The first option is 3D mammography, or tomosynthesis. This imaging creates one millimeter ‘slices,’ of your breasts, meaning the radiologist has 90 to 100 images to scroll through and scrutinize for cancer through that dense breast tissue.

The second option is whole breast ultrasound; for this, you lay comfortably on a bed, gel is put on you and a probe is gently moved across each breast for 5 to 10 minutes.

The last test is an MRI. For this, you lie on your belly and your breasts hang through circular coils that help pick up the magnetic signal that’s being elicited through your breast tissue to show images on an MRI.

What are some of the more talked about drawbacks to these different tests?

Many women fear how tight their breasts will be squeezed in a mammogram. When we compress the breast, we’re reducing its thickness — and the amount of radiation needed to get a good picture.

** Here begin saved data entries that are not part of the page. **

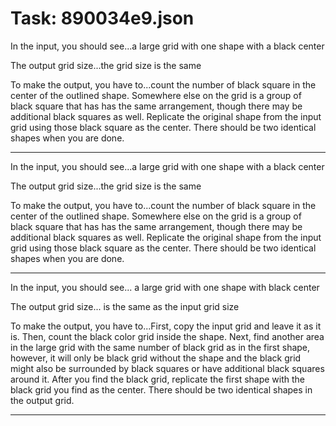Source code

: # Task: 890034e9.json

In the input, you should see...a large grid with one shape with a black center

The output grid size...the grid size is the same

To make the output, you have to...count the number of black square in the center of the outlined shape. Somewhere else on the grid is a group of black square that has has the same arrangement, though there may be additional black squares as well. Replicate the original shape from the input grid using those black square as the center. There should be two identical shapes when you are done.

---

In the input, you should see...a large grid with one shape with a black center

The output grid size...the grid size is the same

To make the output, you have to...count the number of black square in the center of the outlined shape. Somewhere else on the grid is a group of black square that has has the same arrangement, though there may be additional black squares as well. Replicate the original shape from the input grid using those black square as the center. There should be two identical shapes when you are done.

---

In the input, you should see... a large grid with one shape with black center

The output grid size... is the same as the input grid size

To make the output, you have to...First, copy the input grid and leave it as it is. Then, count the black color grid inside the shape. Next, find another area in the large grid with the same number of black grid as in the first shape, however, it will only be black grid without the shape and the black grid might also be surrounded by black squares or have additional black squares around it. After you find the black grid, replicate the first shape with the black grid you find as the center. There should be two identical shapes in the output grid.

---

Now, new technology called smart curve paddles hug your breast instead of mashing it into a pancake. The other concern being mentioned is gadolinium, the contrast we inject in patients for MRIs.

Last year, the FDA discovered patients were retaining gadolinium in their bodies.

There are now newer contrast agents coming out; we’re the lead test site for gadopiclenol, which is in phase III clinical trials and is supposed to have no retention and deposition. So I think these fears are no longer necessary.

If all these tests are covered by insurance in Illinois, which one should you get?

In the era of personalized medicine, we have all these amazing tools, and we want to pick the right one for you. Talk to your radiologist about what would be best.

If you already have documented dense breast tissue on a prior mammogram, you should consider getting a 3D mammogram on your next screening mammogram and perhaps add a whole breast ultrasound or breast MRI to your regimen.

The key is to understand your risks and know that there are tools out there to help you.